Ella meditó un momento.
– Primero, deben reunirse para realizar un ritual llamado de «Conjunción Final» y destruir la imago, y eso ha de ser en una fecha concreta… Si piensan dejarnos con vida hasta entonces… Bueno, quizá con mucha suerte nos queden tres semanas, hasta el próximo solsticio de invierno.
Rulfo y Ballesteros se removieron inquietos.
– Tres semanas -dijo el médico-. No es mucho tiempo para encontrar a esa… esa dama número trece.

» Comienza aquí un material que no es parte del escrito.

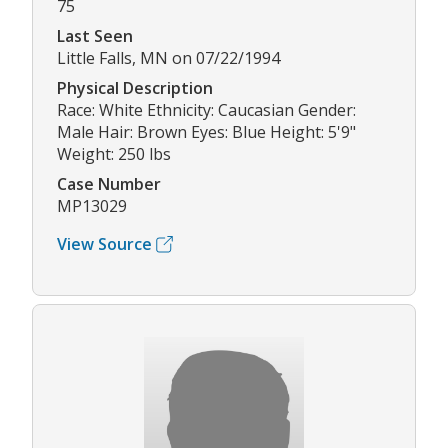
75
Last Seen
Little Falls, MN on 07/22/1994
Physical Description
Race: White Ethnicity: Caucasian Gender:
Male Hair: Brown Eyes: Blue Height: 5'9"
Weight: 250 lbs
Case Number
MP13029
View Source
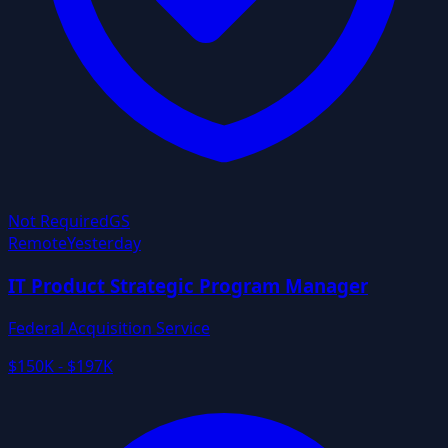
Not Required
GS
Remote
Yesterday
IT Product Strategic Program Manager
Federal Acquisition Service
$150K - $197K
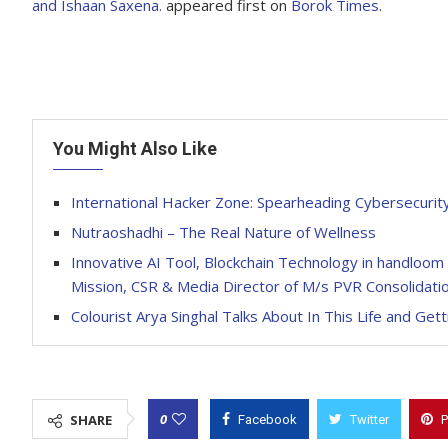
and Ishaan Saxena.
appeared first on
Borok Times
.
You Might Also Like
International Hacker Zone: Spearheading Cybersecurity 
Nutraoshadhi – The Real Nature of Wellness
Innovative AI Tool, Blockchain Technology in handloom
Mission, CSR & Media Director of M/s PVR Consolidatio
Colourist Arya Singhal Talks About In This Life and Gett
0
SHARE
Facebook
Twitter
P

Si es que la encontramos…
– La encontraremos -afirmó Rulfo-. Ahora debemos intentar descansar. Es muy importante que recuperemos fuerzas.

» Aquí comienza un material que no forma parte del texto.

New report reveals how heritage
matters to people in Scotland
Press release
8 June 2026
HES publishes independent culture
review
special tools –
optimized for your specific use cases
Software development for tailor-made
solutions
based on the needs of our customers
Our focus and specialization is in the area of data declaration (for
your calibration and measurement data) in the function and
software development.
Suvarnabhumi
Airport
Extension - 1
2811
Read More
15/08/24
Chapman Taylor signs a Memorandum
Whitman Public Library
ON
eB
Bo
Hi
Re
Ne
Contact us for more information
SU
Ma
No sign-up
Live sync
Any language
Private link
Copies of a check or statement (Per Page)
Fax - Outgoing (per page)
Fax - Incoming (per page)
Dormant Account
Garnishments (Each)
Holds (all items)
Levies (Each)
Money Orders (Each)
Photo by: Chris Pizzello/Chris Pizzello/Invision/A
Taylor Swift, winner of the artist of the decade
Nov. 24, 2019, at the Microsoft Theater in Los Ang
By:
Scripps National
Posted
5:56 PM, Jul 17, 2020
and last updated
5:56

La reunión se disolvió de inmediato.
El vestíbulo del Centro Mondragón se les antojó pequeño y gélido como una tumba. Había cuadros modernos, plantas decorativas y sofás de piel. Rulfo estaba completamente seguro de no haber visitado aquel lugar en su vida, lo cual reafirmó su hipótesis de que los sueños le indicaban una pista importante.
Una mujer se sentaba ante un ordenador en el mostrador de recepción. Habían decidido ya lo que iban a hacer, y Ballesteros fue el único que habló. Mostró su carnet de colegiado y su mejor sonrisa, y citó el nombre de un supuesto paciente que recibía atención psicológica en el centro. Se acodaba en el mostrador para hablar y apenas pronunciaba dos palabras seguidas sin sonreír. La mujer, de pelo rizado y teñido de caoba, le devolvía las sonrisas al tiempo que le ofrecía información. No, aquel centro no tenía ningún paciente ingresado, y no había médicos, solo psicólogos. Tampoco existían habitaciones con el número trece. Lamentablemente, no podía permitir que Ballesteros lo recorriera en aquel momento: había pacientes en terapia. Quizá, si viniera mañana a última hora… Pero se ofrecía a explicarle todo lo que necesitara, por supuesto. De vez en cuando, él le hacía una pregunta que la obligaba a mirar el ordenador. En un momento dado la mujer levantó la vista de la pantalla y no le pareció que hubiese cambiado nada.
Ni siquiera se había percatado de que el joven barbudo que acompañaba al médico había desaparecido.
Rulfo se deslizó por uno de los pasillos. En un recodo había una sala de espera ocupada por cinco o seis personas sumidas en su particular soledad. Por alguna razón, lo observaron con acritud. Siguió caminando sin detenerse y encontró un cuarto de aseo cuya puerta no daba a aquella sala. La abrió y entró.
Parecía diseñado para enfermos modernos. Sombras tajantes y rectangulares dividían las paredes, creadas por luces minimalistas. El aire se hallaba enriquecido con ambientadores caros. Estaba vacío. Escogió el último de los retretes de la hilera, entró y cerró la puerta con pestillo. Comprobó que aquel mecanismo ponía en marcha la luz y el extractor, de modo que prefirió no usar el pestillo y permanecer en la oscuridad. Si alguien intentaba abrir, siempre podía advertirle que estaba ocupado.